Last night I finished Barry Schwartz‘s The Paradox of Choice: Why More is Less, the final book in my informal study of positive psychology and the science and economics of happiness. The other books I read were:
- Stumbling on Happiness by Daniel Gilbert
- Authentic Happiness: Using the New Positive Psychology to Realize Your Potential for Lasting Fulfillment by Martin E. P. Seligman
- The Happiness Hypothesis: Finding Modern Truth in Ancient Wisdom by Jonathan Haidt
- The How of Happiness: A Scientific Approach to Getting the Life You Want by Sonja Lyubomirsky
And the ones I intend to read later this year on this topic are:
- Happiness: Lessons from a New Science by Richard Layard
- The Joy of Living: Unlocking the Secret and Science of Happiness by Yongey Rinpoche Mingyur
Anyway, I enjoy reading many books in one subject area to really learn a lot from different sources. What’s great about this is that each book in the subject area gets easier to read as you become more familiar with the terms specific to that topic. But along with that comes the feeling that every book is kind of the same!

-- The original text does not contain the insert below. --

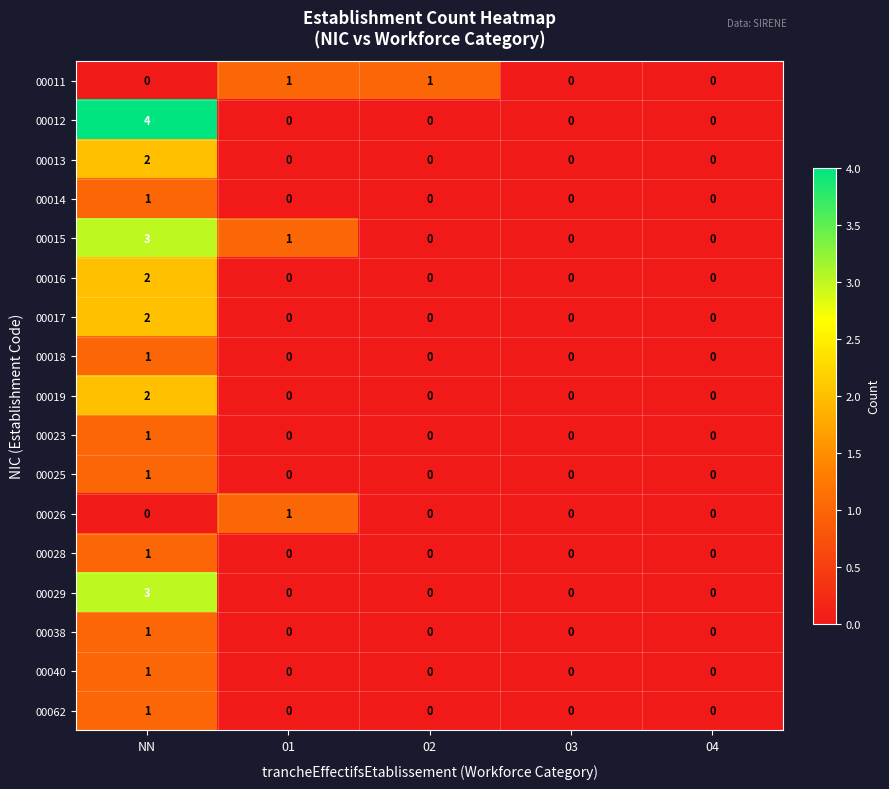

Which category has the highest value in the 00029 series?

NN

I’d say that while The Paradox of Choice does mention research done by Martin E. P. Seligman (Authentic Happiness), Sonja Lyubomirsky (The How of Happiness) and Robert H. Frank (The Economic Naturalist and Choosing the Right Pond), this book is most like Daniel Gilbert‘s Stumbling on Happiness.
I really enjoyed Stumbling on Happiness, more than The Paradox of Choice, though I suspect that may simply be because of the order in which I read them; thus The Paradox of Choice no longer seems fresh or innovative.
I also suspect that the reason I was not overly impressed by The Paradox of Choice is because this book was published in 2004 and now in 2008, many of the findings in this book are commonly accepted and well known. For example, I’ve read many articles in the NYTimes in recent years about the idea that fewer choices lead to a boost in happiness though most people believe that more choices equals greater happiness (sometimes called the tyranny of choice):
- January 22, 2004 – “A Nation of Second Guesses” by Barry Schwartz
- December 7, 2004 – “With So Many Choices, No Wonder You Need Help” by Virginia Postrel
- January 26, 2006 – “Is Freedom Just Another Word for Many Things to Buy?” by Barry Schwartz, Hazel Rose Markus and Alana Connor Snibbe
- November 7, 2006 – “Mr. Bland Goes to Washington” by Barry Schwartz
- April 12, 2007 – “Unnatural Selections” by Barry Schwartz
- May 14, 2007 – “Web Videos Let Car Buyers Survey Their Many Choices” by Bob Tedeschi
- July 2, 2007 – “Money for Nothing” by Barry Schwartz
- September 24, 2007 – “TV Remote Moves Over for a Mouse” by David Carr
- February 26, 2008 – “The Advantages of Closing a Few Doors” by John Tierney
- April 17, 2008 – “To Cut or What? The World Butts In” by Anna Jane Grossman
Okay, well I didn’t realize that Schwartz himself wrote many of these NYTimes pieces…still that definitely explains why the material did not seem fresh to me. I felt the same way when I read Freakonomics: A Rogue Economist Explores the Hidden Side of Everything by Steven Levitt and Stephen Dubner, when I was consciously aware of having read many of the examples from the book in NYTimes articles by the authors.
Anyway, I don’t want to give you the impression that I didn’t like The Paradox of Choice. I did enjoy it, I just didn’t find it as exciting as many of the other books I’ve read lately on positive psychology and the psychology and economics of happiness.